More recently, the COVID-19 pandemic has made clear our health system’s shortcomings in terms of end-of-life care, while many Americans were dying in nursing homes or hospitals without loved ones at their sides. Undoubtedly, this is not the way many patients would have chosen to go had they been prepared. It’s been repeatedly confirmed by surveys that most Americans prefer to die at home – 71 percent according to a 2016 Kaiser Family Foundation survey, contrasted with just 9 percent in the hospital.
Admittedly, it is understandable that physicians who lack training in end-of-life planning are uncomfortable engaging in these often-difficult but necessary conversations. Unfortunately, the consequence is that end-of-life planning becomes akin to a game of “hot potato,” with no one doctor taking the responsibility to begin the process with the patient and family. Too often, the conversation gets pushed aside and delayed until the patient has already experienced a health crisis, at which time it may be too late to engage in deliberate, detailed planning. By then, a patient may have received treatment they would not have wanted or died in a manner and place they would not have preferred.

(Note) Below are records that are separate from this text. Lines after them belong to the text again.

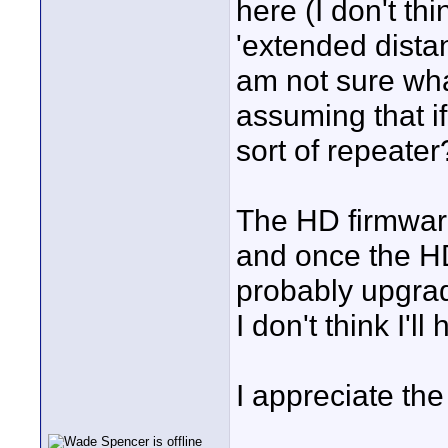
here (I don't th
'extended distan
am not sure what
assuming that if
sort of repeater
The HD firmware
and once the HD 
probably upgra
I don't think I'
I appreciate th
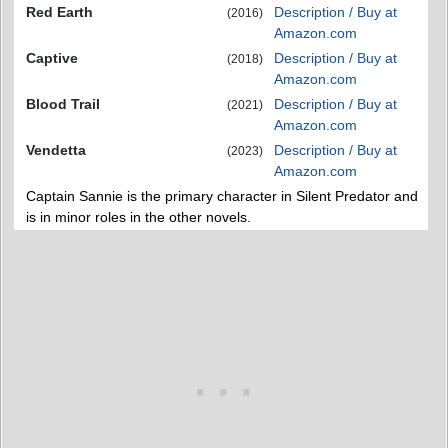
Red Earth
Description / Buy at
(2016)
Amazon.com
Captive
Description / Buy at
(2018)
Amazon.com
Blood Trail
Description / Buy at
(2021)
Amazon.com
Vendetta
Description / Buy at
(2023)
Amazon.com
Captain Sannie is the primary character in Silent Predator and
is in minor roles in the other novels.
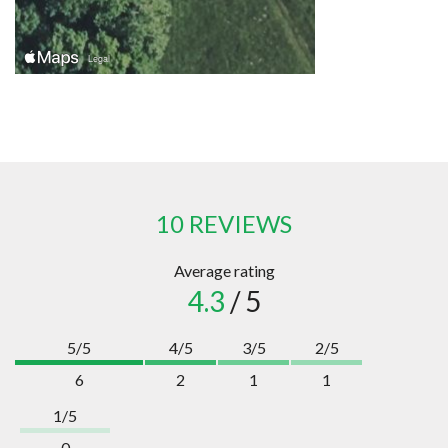
10 REVIEWS
Average rating
4.3
/ 5
5/5
4/5
3/5
2/5
6
2
1
1
1/5
0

As physicians, we have the power to change this with a little training and preparation. We can learn how to engage patients in productive and helpful end-of-life conversations the same way we have mastered taking patient histories and performing physical examinations. Here are some ideas on how to start.
Resources are available. Physicians can begin educating themselves by taking advantage of a wealth of online information regarding end-of-of-life planning, including training modules, checklists, and support documents. Start by familiarizing yourself with your state’s paperwork and legal forms, such as Do Not Resuscitate orders, then initiate conversations with patients by asking whether they are aware of their end-of-life options. National organizations that offer resources include Respecting Choices, the Center to Advance Palliative Care, and the American Academy of Hospice and Palliative Medicine.

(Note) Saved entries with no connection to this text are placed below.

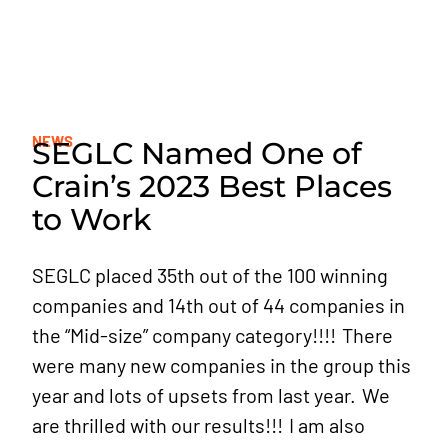
SE DIVISIONS
SE NEWS
NEWS
SEGLC Named One of
JOIN OUR TEAM
Crain’s 2023 Best Places
to Work
SEGLC placed 35th out of the 100 winning
companies and 14th out of 44 companies in
the “Mid-size” company category!!!! There
were many new companies in the group this
year and lots of upsets from last year. We
are thrilled with our results!!! I am also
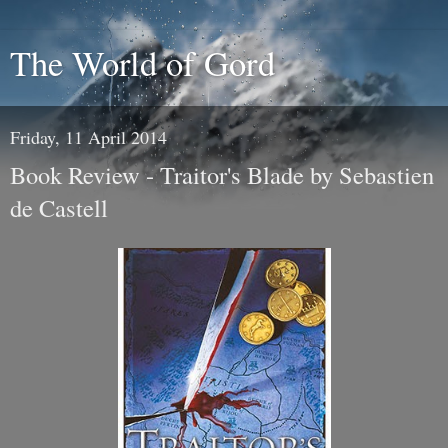
The World of Gord
Friday, 11 April 2014
Book Review - Traitor's Blade by Sebastien
de Castell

It is an ongoing conversation. It’s important to view end-of-life conversations as ongoing discussions rather than one-time events, which helps to demystify the process and make it more manageable for patients and their families. Including end-of-life planning in routine wellness visits encourages patients to view the conversation as a status check and gradually deal with the process rather than feeling pressured into quick decisions during a health crisis. Begin by asking patients how they feel and whether anything has changed, then move the conversation into the territory of legal documents and end-of-life options.
Bill when appropriate. End-of-life conversations are often difficult for physicians, as well as patients. That’s why physicians shouldn’t hesitate to bill for this important work when appropriate. In light of the recent pandemic-fueled surge in telehealth’s popularity, virtual visits are an excellent option for end-of-life discussions, enabling patients to remain in the comfort of their own home to reduce anxiety.
It takes a village. Most physicians are not experts at palliative care, and no one expects them to be. Physicians should not feel pressure to handle the entire end-of-life planning process on their own. Partner with support staff, social workers, nurses, care coordinators – and most importantly, the patient’s family members – to develop a wide support system. Physicians should ensure that their organizations, at a minimum, have established the appropriate contacts with local hospice and palliative care providers for referrals.
For physicians who lack experience in end-of-life counseling, the process can be daunting at the beginning. However, they can be confident that once they have obtained the proper training, preparation, and experience, these conversations will be among the most fulfilling of their careers. By regarding end-of-life planning as a shared responsibility, physicians can become more well-rounded professionally and help patients conquer their most profound fears.
It’s time to start the conversation.
Caroline DeFilippo is an internal medicine physician.